§ **Problem to solve**
Reproduce the review of the paper on semilinear Schrödinger flows on hyperbolic spaces in full, word for word.
------ Quoted passage
Semilinear Schrödinger flows on hyperbolic spaces: scattering in \(H^{1}\). (English) Zbl 1203.35262
The authors prove the well-posedness and scattering in \(H^1\) of the initial-value problem for a nonlinear Schrödinger equation of the form \((i\partial_t+\Delta_g)u=N(u)\), \(u(0)=\phi\) on the hyperbolic spaces \(\mathbb{H}^d\), \(d\geq 2\), where the nonlinearity is of the form \(N(u)=u|u|^{2\sigma}\), for appropriate values of \(\sigma\in (0,\infty)\). Such a problem on Euclidean spaces has been studied extensively, see the books [T. Cazenave, Semilinear Schrödinger equations. Courant Lecture Notes in Mathematics 10. Providence, RI: American Mathematical Society (AMS); New York, NY: Courant Institute of Mathematical Sciences. (2003; Zbl 1055.35003)] and [T. Tao, Nonlinear dispersive equations. Local and global analysis. CBMS Regional Conference Series in Mathematics 106. Providence, RI: American Mathematical Society (AMS). (2006; Zbl 1106.35001)] and the references therein. On Euclidean spaces, the global well-posedness is known, and scattering to linear solutions has been shown for \(\sigma\in (2/d,2/(d-2))\) while it is known to fail for \(\sigma\in (0,1/d)\), which makes the results of the present paper surprising.
------------
------ Supplied records
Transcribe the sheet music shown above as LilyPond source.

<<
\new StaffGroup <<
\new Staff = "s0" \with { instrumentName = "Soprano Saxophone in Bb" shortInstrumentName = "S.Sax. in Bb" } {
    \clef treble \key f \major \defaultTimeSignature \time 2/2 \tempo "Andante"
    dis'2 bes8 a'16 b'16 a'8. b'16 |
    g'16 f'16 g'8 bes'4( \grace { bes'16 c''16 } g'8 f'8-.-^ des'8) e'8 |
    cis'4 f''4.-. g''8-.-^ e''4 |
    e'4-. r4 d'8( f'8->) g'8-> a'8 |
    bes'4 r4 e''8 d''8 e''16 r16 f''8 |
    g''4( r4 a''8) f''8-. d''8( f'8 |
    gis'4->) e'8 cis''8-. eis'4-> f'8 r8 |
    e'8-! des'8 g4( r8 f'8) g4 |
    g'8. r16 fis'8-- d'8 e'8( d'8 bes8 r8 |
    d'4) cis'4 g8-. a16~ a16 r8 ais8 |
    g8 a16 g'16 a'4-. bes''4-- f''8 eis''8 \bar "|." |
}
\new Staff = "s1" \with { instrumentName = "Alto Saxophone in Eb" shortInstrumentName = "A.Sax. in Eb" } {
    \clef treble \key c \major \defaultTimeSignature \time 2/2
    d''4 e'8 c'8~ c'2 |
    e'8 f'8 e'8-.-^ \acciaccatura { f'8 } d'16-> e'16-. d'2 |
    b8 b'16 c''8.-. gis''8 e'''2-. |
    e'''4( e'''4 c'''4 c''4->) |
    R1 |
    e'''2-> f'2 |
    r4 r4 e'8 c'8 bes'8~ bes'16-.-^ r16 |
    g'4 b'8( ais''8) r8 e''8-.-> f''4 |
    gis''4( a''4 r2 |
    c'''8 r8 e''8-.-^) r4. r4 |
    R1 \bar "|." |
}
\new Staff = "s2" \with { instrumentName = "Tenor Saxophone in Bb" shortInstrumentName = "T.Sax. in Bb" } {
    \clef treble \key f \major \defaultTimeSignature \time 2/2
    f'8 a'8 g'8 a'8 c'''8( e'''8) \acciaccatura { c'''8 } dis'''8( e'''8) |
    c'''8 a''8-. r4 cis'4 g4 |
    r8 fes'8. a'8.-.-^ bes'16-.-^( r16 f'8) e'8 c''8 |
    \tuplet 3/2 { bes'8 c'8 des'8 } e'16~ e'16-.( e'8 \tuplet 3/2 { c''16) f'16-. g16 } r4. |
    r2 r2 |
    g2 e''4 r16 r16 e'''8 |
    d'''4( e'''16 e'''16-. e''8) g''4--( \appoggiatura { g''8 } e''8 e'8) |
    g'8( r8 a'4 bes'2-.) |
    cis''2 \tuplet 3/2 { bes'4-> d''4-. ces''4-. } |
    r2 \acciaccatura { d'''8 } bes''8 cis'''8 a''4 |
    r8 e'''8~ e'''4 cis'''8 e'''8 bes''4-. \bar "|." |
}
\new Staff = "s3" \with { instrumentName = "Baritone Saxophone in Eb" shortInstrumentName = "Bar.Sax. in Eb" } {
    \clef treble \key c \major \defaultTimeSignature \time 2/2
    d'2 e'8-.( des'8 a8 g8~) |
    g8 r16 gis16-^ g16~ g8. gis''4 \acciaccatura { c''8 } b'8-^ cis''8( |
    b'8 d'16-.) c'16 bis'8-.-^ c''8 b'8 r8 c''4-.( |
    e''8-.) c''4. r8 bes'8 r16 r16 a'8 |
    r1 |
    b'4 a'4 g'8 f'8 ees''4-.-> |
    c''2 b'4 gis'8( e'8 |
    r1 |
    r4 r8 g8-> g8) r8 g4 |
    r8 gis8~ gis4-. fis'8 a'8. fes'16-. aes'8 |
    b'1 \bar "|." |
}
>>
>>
------------
§ **Finished task**
Semilinear Schrödinger flows on hyperbolic spaces: scattering in \(H^{1}\). (English) Zbl 1203.35262
The authors prove the well-posedness and scattering in \(H^1\) of the initial-value problem for a nonlinear Schrödinger equation of the form \((i\partial_t+\Delta_g)u=N(u)\), \(u(0)=\phi\) on the hyperbolic spaces \(\mathbb{H}^d\), \(d\geq 2\), where the nonlinearity is of the form \(N(u)=u|u|^{2\sigma}\), for appropriate values of \(\sigma\in (0,\infty)\). Such a problem on Euclidean spaces has been studied extensively, see the books [T. Cazenave, Semilinear Schrödinger equations. Courant Lecture Notes in Mathematics 10. Providence, RI: American Mathematical Society (AMS); New York, NY: Courant Institute of Mathematical Sciences. (2003; Zbl 1055.35003)] and [T. Tao, Nonlinear dispersive equations. Local and global analysis. CBMS Regional Conference Series in Mathematics 106. Providence, RI: American Mathematical Society (AMS). (2006; Zbl 1106.35001)] and the references therein. On Euclidean spaces, the global well-posedness is known, and scattering to linear solutions has been shown for \(\sigma\in (2/d,2/(d-2))\) while it is known to fail for \(\sigma\in (0,1/d)\), which makes the results of the present paper surprising.